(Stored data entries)

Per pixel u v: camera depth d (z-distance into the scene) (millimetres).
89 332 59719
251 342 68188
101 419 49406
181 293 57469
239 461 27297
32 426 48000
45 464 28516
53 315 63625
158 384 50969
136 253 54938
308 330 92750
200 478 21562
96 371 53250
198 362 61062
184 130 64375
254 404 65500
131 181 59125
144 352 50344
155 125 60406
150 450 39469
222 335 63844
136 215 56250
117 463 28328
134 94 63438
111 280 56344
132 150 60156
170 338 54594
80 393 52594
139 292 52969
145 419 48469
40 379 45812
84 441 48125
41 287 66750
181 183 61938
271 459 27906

## What you are asked to do
Beginning with the line that contains "144 352 50344", write out every line through the end of the entries above, exactly.

## Output of the exercise
144 352 50344
155 125 60406
150 450 39469
222 335 63844
136 215 56250
117 463 28328
134 94 63438
111 280 56344
132 150 60156
170 338 54594
80 393 52594
139 292 52969
145 419 48469
40 379 45812
84 441 48125
41 287 66750
181 183 61938
271 459 27906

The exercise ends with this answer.